Athletics, Aquatics, Cycling, and Fencing: Quite a few sports have been part of every Summer Olympics since the first modern games in Athens 1896. But for every one of those, there’s a long list of events that have been added, or removed, or both. In fact, it’s not uncommon at all for a sport to be dropped and then picked up again years later, reflecting an increase in the sport’s international popularity. (Some, like tug-of-war and croquet, were dropped and never seen again.)
Which brings us to the October announcement by the International Olympic Committee: Five sports will appear (or re-appear) at the 2028 games in Los Angeles: Flag Football, Cricket, Lacrosse, Squash, and Baseball/Softball (for men and women, respectively). They’re kind of all over the place in popularity, so let’s break ‘em down!
The second-most watched sport in the world behind association football, cricket draws an eye-popping audience of 2.5 billion, most in the Commonwealth of Nations. The International Cricket Council says the sport is played at some level in more than 120 countries, including 32 professional cricket leagues that employ some 4,200 professional cricketers.
Virat Kohli, an Indian player, has 262 million Instagram followers.

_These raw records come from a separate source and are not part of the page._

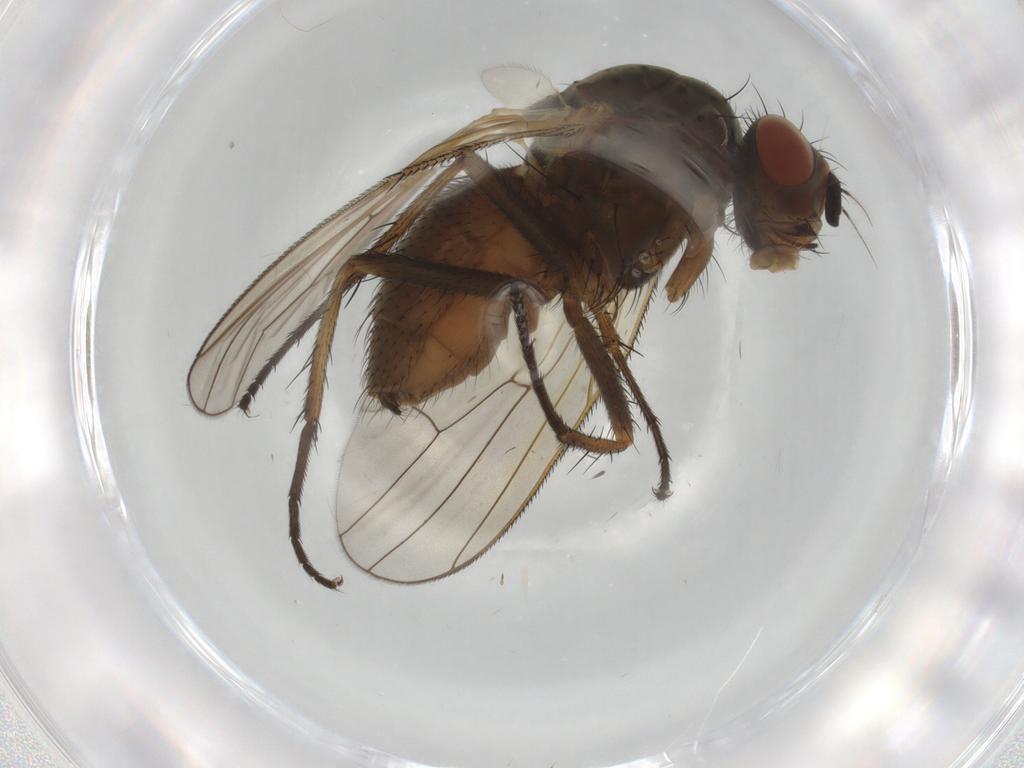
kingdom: Animalia
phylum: Arthropoda
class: Insecta
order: Diptera
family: Anthomyiidae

Originating in the Southeast of England before the voyage of the Mayflower, the bat-and-ball game has already had two(ish) appearances as an Olympic event. It was scheduled at the first modern games, where it would have been the only team sport – it was canceled due to insufficient interest – and four years later, England beat France for the gold medal in Paris, even though (a) neither team was nationally selected, but just regular club teams, (b) the French team was mostly British expats, and (c) there was no bronze medalist, because the other two teams dropped out.
We’re sure there will be more competition in 2028.
The World Baseball Softball Confederation estimates that more than 65 million people participate in baseball and softball in 141 countries around the world. Regular viewers number 500 million, mostly in North America and Japan.
The IOC has been hot and cold to the sports over the years: Baseball has had six appearances since Barcelona 1992, and softball five since Atlanta 1996. In 2012, both fell victim to contraction (the fact that MLB players were unwilling to play during the overlapping schedules surely didn’t help). The sports had a reprise at Tokyo 2020, but won’t be at Paris 2024. And at Brisbane ‘32? Who knows, mate?
Flag football is one of the newbies to the world of Olympic sports with its addition to the Los Angeles 2028 Games. According to the International Federation of American Football, an estimated 20 million people in 100 countries play flag football, including 7.1 million in the U.S. alone. (Naturally, the NFL is over the moon about this new worldwide spotlight.)
From its beginnings as a diversion for American soldiers during World War II, to an organized sport popular around the world, flag football has come a long way. The sport made its major international debut at the 2022 World Games in Birmingham, Alabama, paving the way for the 2024 IFAF Flag Football World Championship in Lahti, Finland, just a few weeks after the Paris Olympics.
The origins of Lacrosse can be traced back some nine centuries, to a tribal ball-and-stick game that was played by the indigenous peoples of the Eastern Woodlands and some Plains Indians. Now it’s the official national summer sport of Canada, one of the fastest growing sports in U.S. high schools and colleges, and the favored pastime of 90 World Lacrosse member countries around the globe.
Not surprisingly, Canada took gold at the 1904 and 1908 Olympics. After that, it was an exhibition sport in 1920, 1932, and 1948, so L.A. will be see medals awarded for the first time in 120 years. (We bet none of those old Team Canada players will be in attendance.)
After several previous failed attempts, squash is coming to the 2028 Olympics.
Played one-on-one in a four-walled court, squash is one of the most popular racket sports, enjoyed by about 25 million people worldwide. It’s especially popular in Egypt, home to seven of the top ten men’s players and four of the top ten women’s players. A descendant of an older game called “rackets”, squash first appeared on the scene at Harrow School in London around 1830. The first squash court in North America popped up in New Hampshire in 1884; a national association followed in 1904.